# Source passage:
As the country grapples with the harrowing details of this week’s report into Mother and Baby Homes, Gavin reflects on what it says about an Ireland of decades ago, and the Ireland of today.
In presenting Wednesday’s programme, which dealt comprehensively with the report by the Commission of Investigation into Mother and Baby Homes, I was acutely aware that its work had shone a light on the stories of many listeners for whom this is a personal tale.
There are thousands upon thousands of people among us who were born in, or had been sent to these wretched institutions for reasons that seem scarcely fathomable in modern Ireland. Some of those people got in touch with us, and left comments, all anonymously. That’s fine. Not everyone wants to talk about their past, particularly when it harbours some painful memories.

# Required actions:
a - From the passage about the Mother and Baby Homes report, list every phrase that refers to Ireland at a particular time.
b - Carry the passage about the Mother and Baby Homes report further from where it stops.

# Information shown:
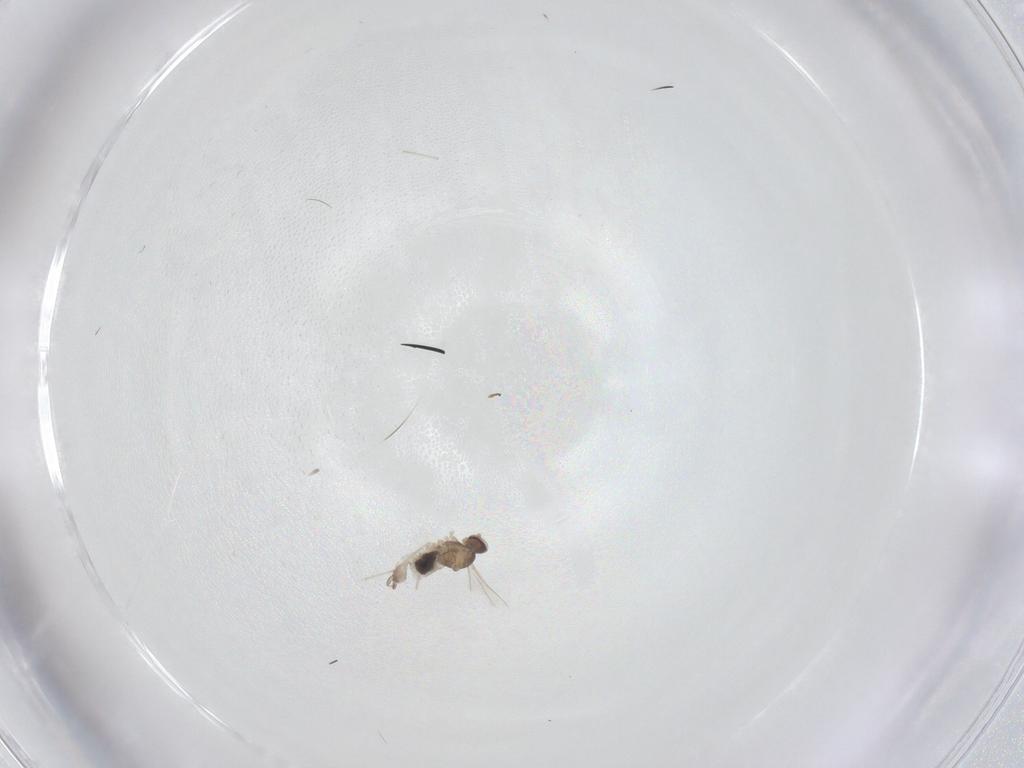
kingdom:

# Exercise responses:
a - an Ireland of decades ago; the Ireland of today; modern Ireland

b -
I was struck too, during the show, by the range of views we received on the matter. Some blamed the families or partners of women for sending them away, when others insisted that the wider public had no idea what was going on behind closed doors and high stone walls. I’m not qualified to pass judgement – both opinions are likely to be true to a varying extent in different cases, I imagine. But to me it’s clear that the over-riding feeling that gave rise to Mother and Baby homes was shame. A misplaced shame in the ‘scandalous’ scenario that could see an unmarried mother, or a woman whose relationship broke down, or a girl who was raped, with a child but not a husband. That shame drove individuals, institutions and – to an extent at least – society as a whole, to allow unspeakable acts be inflicted upon women and children, on their fellow citizens and their family members. There was an appalling lack of care that saw thousands of children die unnecessarily.
I hope that this week’s report, and the apology from the State, brings some relief to those affected but the words of Joan Burton and Anna Corrigan and Maree Ryan O’Brien on the show this week leave me in no doubt but that more than words and apologies are needed. I hope this comes, without the usual bureaucracy that often seems designed to frustrate those that systems are supposedly designed to help.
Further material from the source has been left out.